# What you should do
Return the full set of records, matching them character for character.

# The input
=-=-=-=-=

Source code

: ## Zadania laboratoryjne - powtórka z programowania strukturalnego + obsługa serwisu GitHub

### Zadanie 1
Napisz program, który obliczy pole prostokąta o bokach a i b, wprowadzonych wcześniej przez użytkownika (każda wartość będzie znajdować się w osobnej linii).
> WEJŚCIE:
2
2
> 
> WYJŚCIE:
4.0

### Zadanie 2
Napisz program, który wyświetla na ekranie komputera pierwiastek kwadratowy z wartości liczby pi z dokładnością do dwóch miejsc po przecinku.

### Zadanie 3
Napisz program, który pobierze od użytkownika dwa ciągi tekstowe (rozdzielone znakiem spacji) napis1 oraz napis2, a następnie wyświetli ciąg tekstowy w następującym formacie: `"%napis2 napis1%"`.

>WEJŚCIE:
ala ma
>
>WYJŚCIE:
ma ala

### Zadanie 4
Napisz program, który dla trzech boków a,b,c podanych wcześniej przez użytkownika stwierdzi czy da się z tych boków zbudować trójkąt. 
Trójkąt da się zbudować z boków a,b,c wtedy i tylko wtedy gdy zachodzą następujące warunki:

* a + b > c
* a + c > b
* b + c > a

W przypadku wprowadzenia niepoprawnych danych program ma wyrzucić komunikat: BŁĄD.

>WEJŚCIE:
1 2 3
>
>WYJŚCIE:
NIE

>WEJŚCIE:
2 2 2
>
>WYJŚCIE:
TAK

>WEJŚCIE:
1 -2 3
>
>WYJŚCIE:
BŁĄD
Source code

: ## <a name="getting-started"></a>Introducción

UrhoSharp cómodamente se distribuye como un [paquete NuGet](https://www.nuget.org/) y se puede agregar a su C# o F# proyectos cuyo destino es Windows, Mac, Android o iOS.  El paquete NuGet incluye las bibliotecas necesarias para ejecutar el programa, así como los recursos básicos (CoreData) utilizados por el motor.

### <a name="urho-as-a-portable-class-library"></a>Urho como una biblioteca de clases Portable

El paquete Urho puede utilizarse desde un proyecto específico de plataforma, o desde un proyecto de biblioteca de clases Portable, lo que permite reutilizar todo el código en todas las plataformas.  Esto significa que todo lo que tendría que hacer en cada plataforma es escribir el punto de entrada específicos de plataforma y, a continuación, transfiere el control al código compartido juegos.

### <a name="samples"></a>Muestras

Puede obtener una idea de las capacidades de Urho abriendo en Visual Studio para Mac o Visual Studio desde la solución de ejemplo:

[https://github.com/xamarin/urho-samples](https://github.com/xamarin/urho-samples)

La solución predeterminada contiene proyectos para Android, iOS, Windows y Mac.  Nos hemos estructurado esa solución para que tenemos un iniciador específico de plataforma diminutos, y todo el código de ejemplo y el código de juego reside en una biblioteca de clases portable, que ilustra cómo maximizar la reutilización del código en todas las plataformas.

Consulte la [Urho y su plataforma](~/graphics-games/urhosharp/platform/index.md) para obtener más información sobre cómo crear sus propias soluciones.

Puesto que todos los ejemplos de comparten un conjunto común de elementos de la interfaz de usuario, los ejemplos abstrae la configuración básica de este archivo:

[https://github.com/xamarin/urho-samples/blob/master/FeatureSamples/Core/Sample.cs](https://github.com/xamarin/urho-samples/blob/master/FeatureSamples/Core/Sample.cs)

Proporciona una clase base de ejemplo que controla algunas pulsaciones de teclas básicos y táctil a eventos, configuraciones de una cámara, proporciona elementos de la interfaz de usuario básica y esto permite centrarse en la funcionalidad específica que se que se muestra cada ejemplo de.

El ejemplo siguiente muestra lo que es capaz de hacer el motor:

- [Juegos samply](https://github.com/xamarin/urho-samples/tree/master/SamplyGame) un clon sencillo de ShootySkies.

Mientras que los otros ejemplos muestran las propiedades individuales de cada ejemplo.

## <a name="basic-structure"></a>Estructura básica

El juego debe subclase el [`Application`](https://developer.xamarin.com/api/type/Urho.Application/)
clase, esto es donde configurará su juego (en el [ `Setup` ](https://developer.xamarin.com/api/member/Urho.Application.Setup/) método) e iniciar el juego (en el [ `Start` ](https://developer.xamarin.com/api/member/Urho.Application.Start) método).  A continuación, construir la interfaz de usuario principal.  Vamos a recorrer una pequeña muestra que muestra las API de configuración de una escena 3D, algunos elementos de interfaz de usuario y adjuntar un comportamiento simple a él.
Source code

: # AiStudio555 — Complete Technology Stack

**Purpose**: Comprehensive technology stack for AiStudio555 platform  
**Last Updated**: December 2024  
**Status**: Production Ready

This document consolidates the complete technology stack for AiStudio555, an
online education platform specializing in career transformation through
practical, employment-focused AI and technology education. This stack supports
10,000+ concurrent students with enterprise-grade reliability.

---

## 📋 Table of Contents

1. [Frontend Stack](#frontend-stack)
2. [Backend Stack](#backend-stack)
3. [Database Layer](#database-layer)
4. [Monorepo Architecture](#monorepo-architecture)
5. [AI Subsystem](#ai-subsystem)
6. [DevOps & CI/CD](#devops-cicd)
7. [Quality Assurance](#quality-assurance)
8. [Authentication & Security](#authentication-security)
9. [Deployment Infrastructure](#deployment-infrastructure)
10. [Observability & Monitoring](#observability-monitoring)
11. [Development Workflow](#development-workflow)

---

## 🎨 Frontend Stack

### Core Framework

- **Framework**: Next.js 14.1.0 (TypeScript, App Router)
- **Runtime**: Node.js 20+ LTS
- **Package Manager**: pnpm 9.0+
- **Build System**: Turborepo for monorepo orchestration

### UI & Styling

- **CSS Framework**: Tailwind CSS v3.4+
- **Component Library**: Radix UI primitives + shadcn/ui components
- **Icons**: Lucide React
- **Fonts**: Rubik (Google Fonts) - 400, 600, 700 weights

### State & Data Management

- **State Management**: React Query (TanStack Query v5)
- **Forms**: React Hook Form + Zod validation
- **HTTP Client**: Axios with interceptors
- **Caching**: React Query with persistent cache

=-=-=-=-=

# Answer below
Source code

: ## Zadania laboratoryjne - powtórka z programowania strukturalnego + obsługa serwisu GitHub

### Zadanie 1
Napisz program, który obliczy pole prostokąta o bokach a i b, wprowadzonych wcześniej przez użytkownika (każda wartość będzie znajdować się w osobnej linii).
> WEJŚCIE:
2
2
> 
> WYJŚCIE:
4.0

### Zadanie 2
Napisz program, który wyświetla na ekranie komputera pierwiastek kwadratowy z wartości liczby pi z dokładnością do dwóch miejsc po przecinku.

### Zadanie 3
Napisz program, który pobierze od użytkownika dwa ciągi tekstowe (rozdzielone znakiem spacji) napis1 oraz napis2, a następnie wyświetli ciąg tekstowy w następującym formacie: `"%napis2 napis1%"`.

>WEJŚCIE:
ala ma
>
>WYJŚCIE:
ma ala

### Zadanie 4
Napisz program, który dla trzech boków a,b,c podanych wcześniej przez użytkownika stwierdzi czy da się z tych boków zbudować trójkąt. 
Trójkąt da się zbudować z boków a,b,c wtedy i tylko wtedy gdy zachodzą następujące warunki:

* a + b > c
* a + c > b
* b + c > a

W przypadku wprowadzenia niepoprawnych danych program ma wyrzucić komunikat: BŁĄD.

>WEJŚCIE:
1 2 3
>
>WYJŚCIE:
NIE

>WEJŚCIE:
2 2 2
>
>WYJŚCIE:
TAK

>WEJŚCIE:
1 -2 3
>
>WYJŚCIE:
BŁĄD
Source code

: ## <a name="getting-started"></a>Introducción

UrhoSharp cómodamente se distribuye como un [paquete NuGet](https://www.nuget.org/) y se puede agregar a su C# o F# proyectos cuyo destino es Windows, Mac, Android o iOS.  El paquete NuGet incluye las bibliotecas necesarias para ejecutar el programa, así como los recursos básicos (CoreData) utilizados por el motor.

### <a name="urho-as-a-portable-class-library"></a>Urho como una biblioteca de clases Portable

El paquete Urho puede utilizarse desde un proyecto específico de plataforma, o desde un proyecto de biblioteca de clases Portable, lo que permite reutilizar todo el código en todas las plataformas.  Esto significa que todo lo que tendría que hacer en cada plataforma es escribir el punto de entrada específicos de plataforma y, a continuación, transfiere el control al código compartido juegos.

### <a name="samples"></a>Muestras

Puede obtener una idea de las capacidades de Urho abriendo en Visual Studio para Mac o Visual Studio desde la solución de ejemplo:

[https://github.com/xamarin/urho-samples](https://github.com/xamarin/urho-samples)

La solución predeterminada contiene proyectos para Android, iOS, Windows y Mac.  Nos hemos estructurado esa solución para que tenemos un iniciador específico de plataforma diminutos, y todo el código de ejemplo y el código de juego reside en una biblioteca de clases portable, que ilustra cómo maximizar la reutilización del código en todas las plataformas.

Consulte la [Urho y su plataforma](~/graphics-games/urhosharp/platform/index.md) para obtener más información sobre cómo crear sus propias soluciones.

Puesto que todos los ejemplos de comparten un conjunto común de elementos de la interfaz de usuario, los ejemplos abstrae la configuración básica de este archivo:

[https://github.com/xamarin/urho-samples/blob/master/FeatureSamples/Core/Sample.cs](https://github.com/xamarin/urho-samples/blob/master/FeatureSamples/Core/Sample.cs)

Proporciona una clase base de ejemplo que controla algunas pulsaciones de teclas básicos y táctil a eventos, configuraciones de una cámara, proporciona elementos de la interfaz de usuario básica y esto permite centrarse en la funcionalidad específica que se que se muestra cada ejemplo de.

El ejemplo siguiente muestra lo que es capaz de hacer el motor:

- [Juegos samply](https://github.com/xamarin/urho-samples/tree/master/SamplyGame) un clon sencillo de ShootySkies.

Mientras que los otros ejemplos muestran las propiedades individuales de cada ejemplo.

## <a name="basic-structure"></a>Estructura básica

El juego debe subclase el [`Application`](https://developer.xamarin.com/api/type/Urho.Application/)
clase, esto es donde configurará su juego (en el [ `Setup` ](https://developer.xamarin.com/api/member/Urho.Application.Setup/) método) e iniciar el juego (en el [ `Start` ](https://developer.xamarin.com/api/member/Urho.Application.Start) método).  A continuación, construir la interfaz de usuario principal.  Vamos a recorrer una pequeña muestra que muestra las API de configuración de una escena 3D, algunos elementos de interfaz de usuario y adjuntar un comportamiento simple a él.
Source code

: # AiStudio555 — Complete Technology Stack

**Purpose**: Comprehensive technology stack for AiStudio555 platform  
**Last Updated**: December 2024  
**Status**: Production Ready

This document consolidates the complete technology stack for AiStudio555, an
online education platform specializing in career transformation through
practical, employment-focused AI and technology education. This stack supports
10,000+ concurrent students with enterprise-grade reliability.

---

## 📋 Table of Contents

1. [Frontend Stack](#frontend-stack)
2. [Backend Stack](#backend-stack)
3. [Database Layer](#database-layer)
4. [Monorepo Architecture](#monorepo-architecture)
5. [AI Subsystem](#ai-subsystem)
6. [DevOps & CI/CD](#devops-cicd)
7. [Quality Assurance](#quality-assurance)
8. [Authentication & Security](#authentication-security)
9. [Deployment Infrastructure](#deployment-infrastructure)
10. [Observability & Monitoring](#observability-monitoring)
11. [Development Workflow](#development-workflow)

---

## 🎨 Frontend Stack

### Core Framework

- **Framework**: Next.js 14.1.0 (TypeScript, App Router)
- **Runtime**: Node.js 20+ LTS
- **Package Manager**: pnpm 9.0+
- **Build System**: Turborepo for monorepo orchestration

### UI & Styling

- **CSS Framework**: Tailwind CSS v3.4+
- **Component Library**: Radix UI primitives + shadcn/ui components
- **Icons**: Lucide React
- **Fonts**: Rubik (Google Fonts) - 400, 600, 700 weights

### State & Data Management

- **State Management**: React Query (TanStack Query v5)
- **Forms**: React Hook Form + Zod validation
- **HTTP Client**: Axios with interceptors
- **Caching**: React Query with persistent cache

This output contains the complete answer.